In the race relations analogue to elasticity of supply, the dominant group's capacity for racial cooperation may contract in reaction to additional imposition or pressure. For example, in the political circumstances surrounding the Civil Rights Act of 1991, many feared that civil rights groups, by asking for "essentially every civil rights reform on their wish list," had adopted a strategy that would potentially backfire. Some predicted, "the media, or enough Senators and Representatives [would] throw up their arms in disgust at the groups' greed." That did not happen, however, and many of the demands were incorporated into the version of the bill that was passed. This situation bears a loose resemblance to the housing market situation described by Ackerman: the media and politicians had invested enough political capital that they were not in a position to retreat from civil rights reform, even if they had to swallow a few more reforms than they had initially hoped, just as Ackerman's slumlords, facing a highly inelastic supply curve, were not in a position to withdraw their properties from the market. Backfiring can therefore be averted when the responsiveness of political dominants or economic suppliers is somehow constrained.

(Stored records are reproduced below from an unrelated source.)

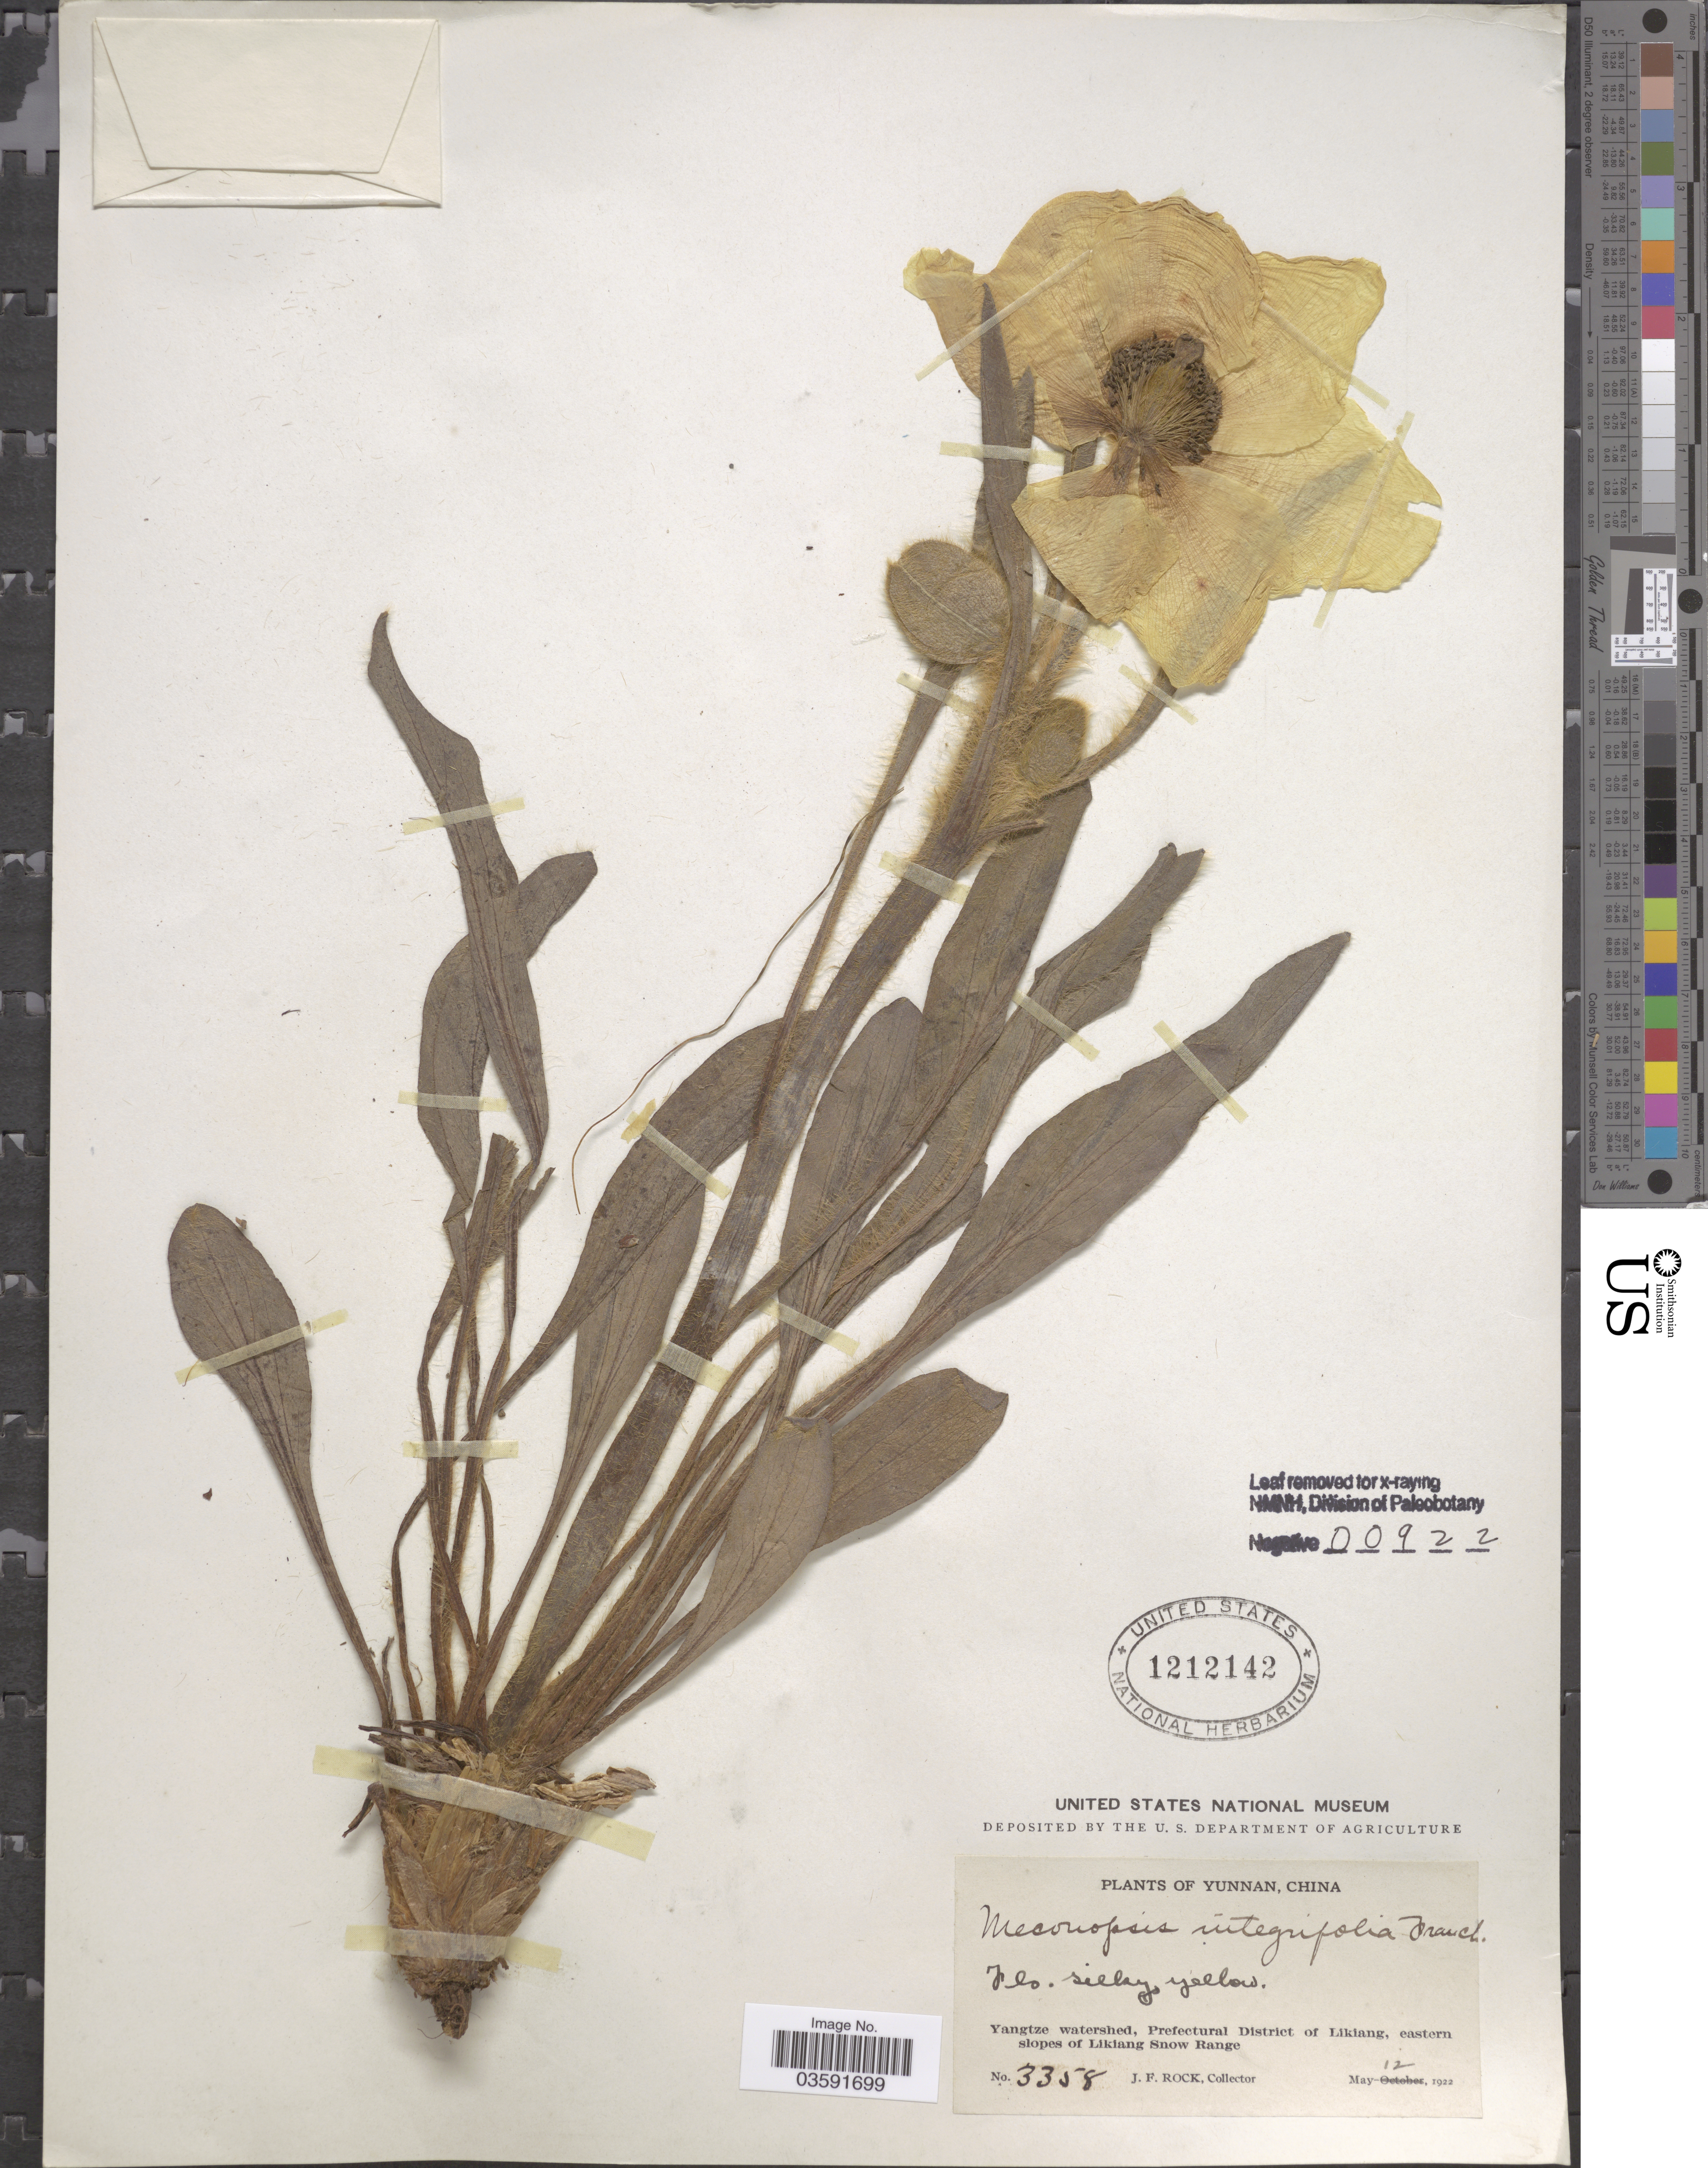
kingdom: Plantae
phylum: Tracheophyta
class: Magnoliopsida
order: Ranunculales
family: Papaveraceae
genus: Meconopsis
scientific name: Meconopsis integrifolia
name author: (Maxim.) Franch.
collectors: J. Rock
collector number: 3358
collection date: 1922-05-12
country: China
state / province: Yunnan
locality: Yangtze watershed, Prefectural District of Likiang, eastern slopes of Likiang Snow Range.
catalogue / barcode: US 1212142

II. STATEMENT OF THE RESEARCH QUESTION

This paper examines whether the appearance of a backfiring argument in both race relations and the free market is an indicator of some underlying similarity in the way commentators understand these two spheres of private ordering. While I will not attempt to model race relations in the comprehensive way that economists have modeled market relations, I assert that the backfiring trope suggests there is something in race relations to be modeled. In other words, racial subordination is not, as some have argued, a harm like battery, isolated in incidence, individual in cause. Instead, it is a more complex and diffuse phenomenon that is not caused by any one individual, but rather by the aggregation of many different individuals' behaviors. We understand market relations not as personal but as "structural tendencies [that] may hold through, rather than despite the free choices of agents." In a classic formulation, Alan Freeman explains: from the victim's perspective, racism is a condition; from the perpetrator's perspective, it is an action. The aim of this paper is to put a thumb on the scale in favor of the victims' perspective by reference to an area with an already well-developed theory of the relationship between individuals and systemic conditions: namely, economics, where "the ubiquitous element of market freedom does not preclude the working of definite laws governing the individual and global consequences of exchange transactions." Through this argument, I aim to show that those who argue that backfiring occurs in race relations, usually critics of laws promoting racial justice, are betraying an understanding about race relations that actually supports more progressive, interventionist civil rights laws.

In Part III, I examine the economists' explanation of backfiring in markets to show what backfiring indicates about that system of ordering. In Part IV, I look at an example of backfiring in race relations to see if similar explanations can be found in this context. In Part V, I test my finding about the way in which race relations resembles market relations by applying it to the affirmative action debate. In Part VI, I discuss the implications of my finding for legal doctrine and draw from more theoretical discussions to propose further areas of exploration.

[1]. Health policy staffer, U.S. Senate. A.B., Harvard-Radcliffe, 1995; J.D., Harvard Law School, 1999; M.P.P., Harvard University, 1999.